Infine la paura di perdere potere da parte dei ruoli che esistono già è importante e diffusa e per questo molti manager e interi enti aziendali si occupano in modo parziale e spesso rudimentali di pezzi dell’ecosistema digitale, entrando inevitabilmente in collisione fra loro e soprattutto con chi viene incaricato di occuparsene nell’organizzazione.
Oggi dunque, dove anche ci siano dei ruoli di digital marketing o anche di Chief Marketing Technology Officer, è ancora ingente la quantità di energie e tempo spesa in conflitti derivanti da organigrammi mal strutturati e in sovrapposizione.

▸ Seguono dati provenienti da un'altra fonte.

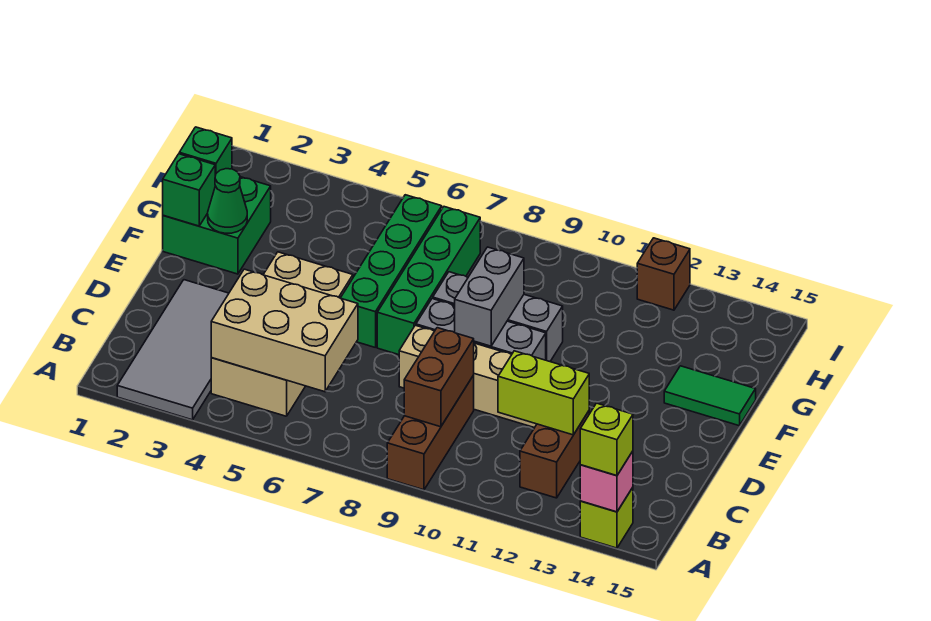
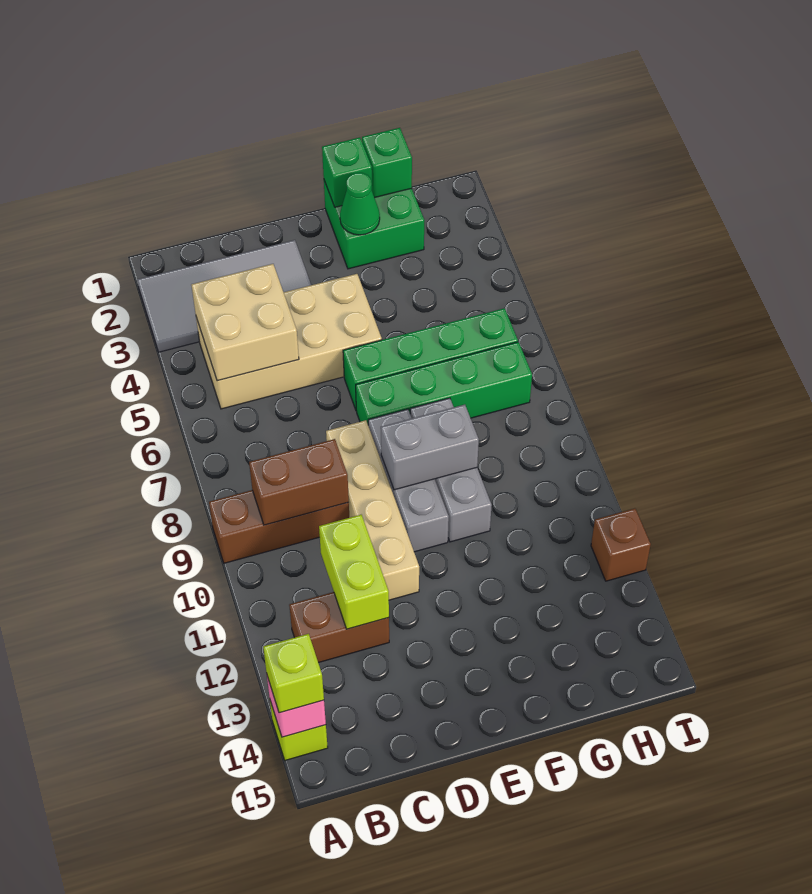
tan 2x3 brick [211,269,358,392] -> tan 2x2 brick [192,264,299,381]
green 1x2 tile [664,366,756,426] -> none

Si tratta di problematiche comuni anche ad altre nazioni e culture e sono parte di un processo evolutivo, tuttavia io credo che oggi il nostro paese sconti più di altri una cultura manageriale basata sulla difesa del ruolo esistente e sulla paura di turbare gli equilibri complessivi (come in politica) , senza contare l’approccio spesso poco scientifico al marketing e alla comunicazione. Sono troppo drammatico?
Maggio 2, 2013 at 9:07 PM
Anche questa, come le altre tue, è una analisi attenta, precisa, diretta e (ahimè) vera al punto tale da esser tema di quotidiano confronto con nostri omologhi di altri settori…. Tutti, dal primo all’ultimo, dicono la stessa cosa… Ogni grande rivoluzione nasce da piccoli passi quotidiani e da tanto (sempre troppo) sangue sparso… Nel 2013 potremmo pensare ad una guerra fredda fatta di posizioni a scacchiera e definizione di nuovi confini… A volte, si è tentato anche di creare il “giardino delle posizioni inutili ma gratificanti”…il risultato? un nuovo potenziale ostacolo al percorso…altro che parcheggio temporaneo! Ci vuole metodo e impegno, volontà e costanza, coerenza e focalizzazione per fare il Change management… E’ un po’ come in politica… se affidi il compito di innovare ad uno dei membri della commissione che scrisse la Costituzione, come pensi possa organizzare il suo gruppo di lavoro? Mandando a casa i propri compagni di merende per 50 anni o arginando ogni barlume di nuovo? (senza star troppo nel vago cito il recente Bersani/Renzi…sia mai illuminante su come può andare a finire se non si cambia mentalità….). Bravo Gianlu!